List of tasks:
a - Write out the A100 regression-test pull request thread word for word, beginning at the words "CI: Add regression" and stopping after "of minor changes.".
b - Continue the A100 regression-test pull request thread from where it stops.

Supplied passage:
CI: Add regression test for A100s #93

julianakwan · 2025-02-27T16:29:40Z

This PR adds the Binary BH regression test to the GitLab CI script and also updates the current test build with the USE_HDF5 = TRUE flag (so that those tests can be carried out as well). I also wrapped the srun commands with flock to prevent more than one job submitting to the interactive queue at time, which will cause the srun to fail.

NB: This only closes Issue #95 because I would still like to add a regression test for the PVC build.

mirenradia

Thanks Juliana for this PR. I know that you've not had the most fun experience with the GitLab CI/CD pipelines!

Just a couple of minor changes.

Ideally I would like to split this pipeline up into multiple stages (e.g. build and then run) but, if we want to re-use the previously built binaries, we need support for "artifacts". This requires the gitlab-runner command to be available on CSD3 so let's defer this for future work.

.gitlab-ci.yml

mirenradia · 2025-03-03T15:20:40Z

For some reason, #76 has been added to this PR and I can't seem to be able to remove it.

Dataset records:

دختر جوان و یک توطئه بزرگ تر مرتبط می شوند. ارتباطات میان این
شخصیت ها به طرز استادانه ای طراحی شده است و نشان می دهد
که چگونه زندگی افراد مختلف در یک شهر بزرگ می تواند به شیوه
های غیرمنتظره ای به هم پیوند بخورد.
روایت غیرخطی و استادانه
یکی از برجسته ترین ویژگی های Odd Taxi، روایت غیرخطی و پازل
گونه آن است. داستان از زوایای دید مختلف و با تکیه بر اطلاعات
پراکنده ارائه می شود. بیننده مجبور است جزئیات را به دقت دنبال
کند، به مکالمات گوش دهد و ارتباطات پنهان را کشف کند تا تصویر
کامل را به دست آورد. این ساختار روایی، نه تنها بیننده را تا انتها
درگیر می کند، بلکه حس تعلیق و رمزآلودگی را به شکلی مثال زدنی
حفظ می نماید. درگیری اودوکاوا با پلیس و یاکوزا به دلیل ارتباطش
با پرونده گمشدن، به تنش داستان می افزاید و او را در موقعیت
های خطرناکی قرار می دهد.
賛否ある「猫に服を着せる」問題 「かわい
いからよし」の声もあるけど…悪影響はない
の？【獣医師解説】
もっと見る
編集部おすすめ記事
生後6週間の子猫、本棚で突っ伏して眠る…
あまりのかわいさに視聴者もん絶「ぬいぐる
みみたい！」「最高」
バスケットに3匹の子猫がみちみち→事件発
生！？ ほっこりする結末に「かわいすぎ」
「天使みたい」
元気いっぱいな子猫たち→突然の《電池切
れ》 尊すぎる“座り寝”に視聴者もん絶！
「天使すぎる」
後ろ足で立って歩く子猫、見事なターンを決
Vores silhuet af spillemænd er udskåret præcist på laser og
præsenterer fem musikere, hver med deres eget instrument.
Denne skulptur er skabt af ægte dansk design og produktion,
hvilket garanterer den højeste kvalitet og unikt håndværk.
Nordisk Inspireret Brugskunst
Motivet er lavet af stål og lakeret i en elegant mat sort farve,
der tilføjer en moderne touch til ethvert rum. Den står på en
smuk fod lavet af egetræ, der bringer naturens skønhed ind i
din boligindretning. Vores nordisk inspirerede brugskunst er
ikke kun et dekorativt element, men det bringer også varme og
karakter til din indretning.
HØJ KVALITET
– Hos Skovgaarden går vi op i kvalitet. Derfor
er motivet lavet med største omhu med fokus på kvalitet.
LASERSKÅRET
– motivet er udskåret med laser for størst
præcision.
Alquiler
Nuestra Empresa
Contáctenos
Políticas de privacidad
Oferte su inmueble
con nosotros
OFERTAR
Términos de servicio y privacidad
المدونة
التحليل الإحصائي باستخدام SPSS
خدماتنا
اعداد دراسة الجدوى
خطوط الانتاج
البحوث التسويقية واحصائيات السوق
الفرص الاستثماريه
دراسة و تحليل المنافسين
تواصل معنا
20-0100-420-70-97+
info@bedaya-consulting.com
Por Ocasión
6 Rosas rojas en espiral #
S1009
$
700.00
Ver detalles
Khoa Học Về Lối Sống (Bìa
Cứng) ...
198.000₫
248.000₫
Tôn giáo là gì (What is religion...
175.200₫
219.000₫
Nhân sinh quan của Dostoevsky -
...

Outputs for the tasks:
a -
CI: Add regression test for A100s #93

julianakwan · 2025-02-27T16:29:40Z

This PR adds the Binary BH regression test to the GitLab CI script and also updates the current test build with the USE_HDF5 = TRUE flag (so that those tests can be carried out as well). I also wrapped the srun commands with flock to prevent more than one job submitting to the interactive queue at time, which will cause the srun to fail.

NB: This only closes Issue #95 because I would still like to add a regression test for the PVC build.

mirenradia

Thanks Juliana for this PR. I know that you've not had the most fun experience with the GitLab CI/CD pipelines!

Just a couple of minor changes.

b -
julianakwan · 2025-03-12T22:32:03Z

Thanks for your review @mirenradia !

Summary of changes:

Version of HDF5 loaded is now compatible with RHEL8. However, it was built with MPI so I now run the tests with USE_MPI=TRUE. Also this means that I had to change GNUmakefile to use the environment variableSLURM_NTASKS if this is defined (it was previously hard coded to 2 ranks). It also means I had to override the system version of HDF5 by defining HDF5_HOME.
I have refactored the definition of LOCKED_FILE to QOS_INTR_LOCK_FILE and changed it's location to $HOME
I have fixed the location of AMREX_HOME in case of control flowing to the else statement

mirenradia · 2025-03-17T09:54:14Z

I think something has gone wrong with the history on this branch and a load of old commits have been brought in. Would you be able to fix it?

mirenradia · 2025-03-17T13:19:54Z

Now that you've set it up to look at the SLURM_NTASKS environment variable, we should change the number of tasks to 2 in SRUN_FLAGS.

If we cared about performance, we might look at enabling the Nvidia CUDA Multi-Process Service (MPS) which is available on the CSD3 A100s but this will require running the command

nvidia-cuda-mps-control -d

in each interactive job and thus require us to change how we launch these interactive jobs. I don't think it's worth bothering with this.

mirenradia · 2025-03-17T13:35:55Z

@julianakwan, can you unlink #76 from this PR? I think it will autoclose once this is merged.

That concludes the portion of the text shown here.